Aside from the obvious and immediate health problems that patients undergoing mechanical ventilation face, those who recover often do so with profound loss of strength and mobility that can impair their daily functioning and even lead to increased risk of morbidity and mortality down the line. Now research shows that functional status may be restored earlier to ICU patients by performing daily interruptions in sedation paired with mobilisation and exercise, as led by physical and occupational therapists.
The study results were announced at the 105th International Conference of the American Thoracic Society in San Diego.
"Weakness and loss of functional independence – the inability to transfer from bed, walk and execute typical daily self-care activities, such as cleaning and dressing oneself – are commonly experienced among patients discharged from the intensive care unit," said William Schweickert, MD, assistant professor of medicine in the Pulmonary, Allergy, and Critical Care Division at the University of Pennsylvania Medical Center. "This can result in major disability and protracted rehabilitation and may be accelerated or exacerbated by prolonged periods of immobility, especially among patients who undergo mechanical ventilation and sedation."
"Because ICU-acquired weakness is associated with such poor outcomes and potentially exacerbated by deep sedation and immobility, we wanted to see whether mobilisation begun in the earliest days of respiratory failure would improve patient function at hospital discharge and reduce delirium," he continued.
Dr Schweickert and colleagues conducted a randomised trial of 100 patients who were undergoing sedation and mechanical ventilation in the ICU. They compared patients who underwent a protocol of daily mobilisation in conjunction with sedative interruption with those who underwent sedative interruption alone and therapy services as ordered by their primary care team.
They found that patients who underwent the mobilisation protocol were more frequently able to get out of bed, stand and occasionally walk with assistance during mechanical ventilation. The physical regimens prescribed by the primary care team, on the other hand, often began only after mechanical ventilation was no longer needed, potentially leading to a longer loss of functional status and a longer recovery time.

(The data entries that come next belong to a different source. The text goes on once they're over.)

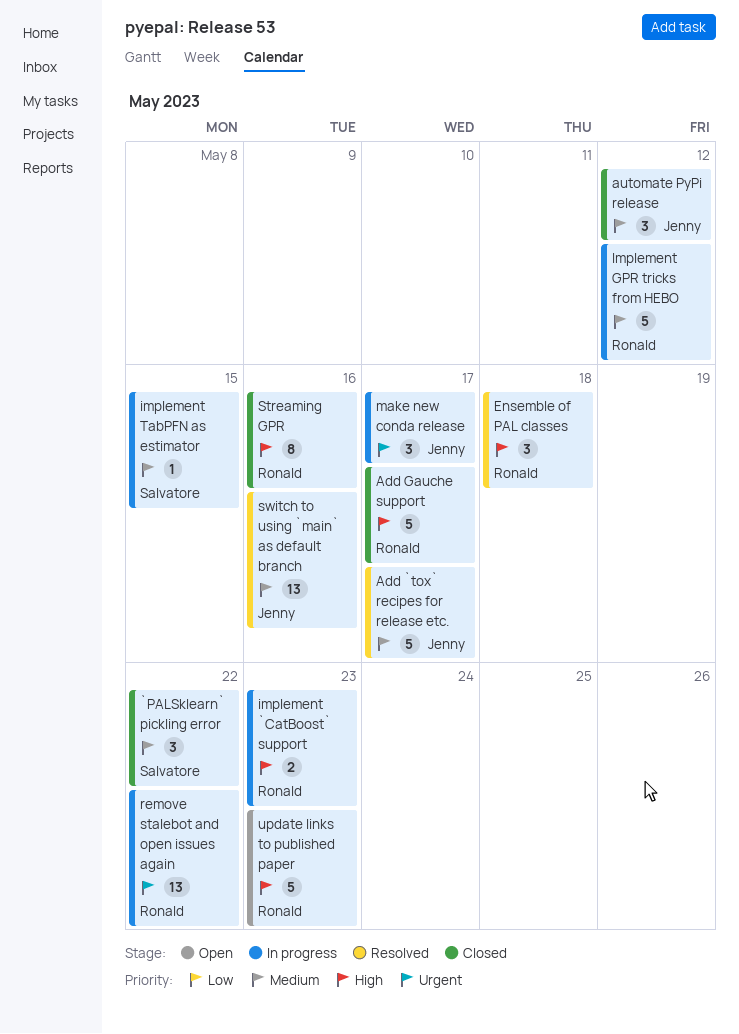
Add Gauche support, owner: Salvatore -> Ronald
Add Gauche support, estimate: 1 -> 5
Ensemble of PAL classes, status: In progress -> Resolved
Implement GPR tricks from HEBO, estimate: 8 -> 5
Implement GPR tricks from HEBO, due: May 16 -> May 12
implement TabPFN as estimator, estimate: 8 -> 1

The degree of functional loss in the control arm was substantial – only one third of patients left the hospital able to function independently. In contrast, nearly 60 percent of the early mobilisation patients had achieved independence.
"Overall, patients in the mobilisation group were nearly twice as likely to regain their functional independence at hospital discharge and experienced less delirium than did their counterparts who did not receive the intervention," said Dr Schweickert.
"The benefits of pairing mobilisation and sedative interruption from the inception of critical illnesses are substantial, but the improvements in function are not easily recognisable until about two weeks," observed Dr Schweickert, adding that "starting these therapies early can be difficult in the context of ongoing critical illness, yet the data highlights that it can be done safely. We still need to test how this intervention and its findings translate into longer-term survival and better quality of life."